Open daducci opened 2 years ago
It should be possible and it should be working.
Could try to run the function check_openmp()
defined in the setup.py
file here.
It returns 0 if linking against OpenMP works and 1 if not.
It is, but you need to compile with not the default mac toolchain since that does not work (I think they have a non standard implementation or something similar). I am personally using another module to check for it automatically here https://github.com/samuelstjean/spams-python/blob/master/setup.py#L114 Seems like it was also added to a special package to do just that if it's cleaner to use https://github.com/astropy/extension-helpers
Thanks @samuelstjean, I'll look into what you coded, we should reuse it.
extension-helpers
seems great, the github repository seems to be still active but there has not been any release on PyPI since december 2019, and that worries me a little.
I am personally using the older version, directly stolen from astropy, so just including this one file could be an idea. If stuff breaks we would have to fix it though, or copy an updated one, so it should not require too much work if it works as is and nobody touches it.

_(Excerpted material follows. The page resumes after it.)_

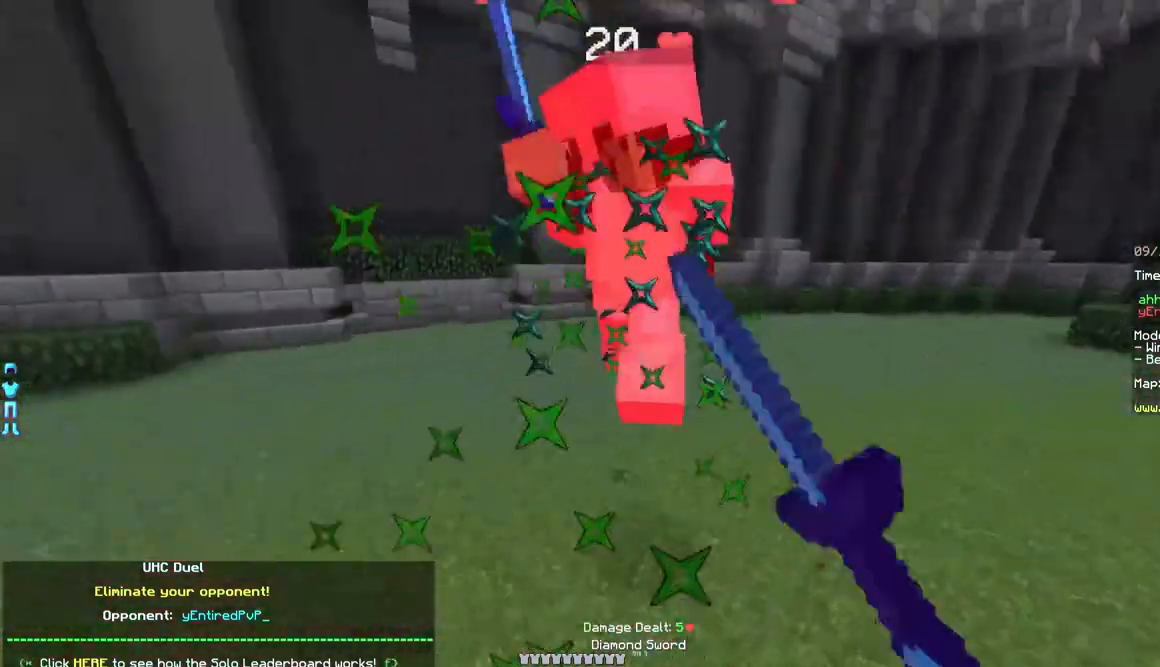
{"keys": ["d", "w"], "mouse": [], "events": [[50, "mouse_left", "up"], [100, "mouse_left", "down"], [150, "mouse_left", "up"], [200, "mouse_left", "down"], [250, "mouse_left", "up"], [300, "mouse_left", "down"], [350, "mouse_left", "up"], [400, "mouse_left", "down"], [450, "mouse_left", "up"]]}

I asked them about releasing on PyPI more often (c.f. https://github.com/astropy/extension-helpers/issues/38).
Depending on their answer, we will either directly integrate their file as you did or just use extension-helpers
as a requirement (which would be less maintenance on our side if possible).
Should be fixed by #20
@daducci could you try with the corresponding version (c.f. below) and tell me if the mutli-threading works?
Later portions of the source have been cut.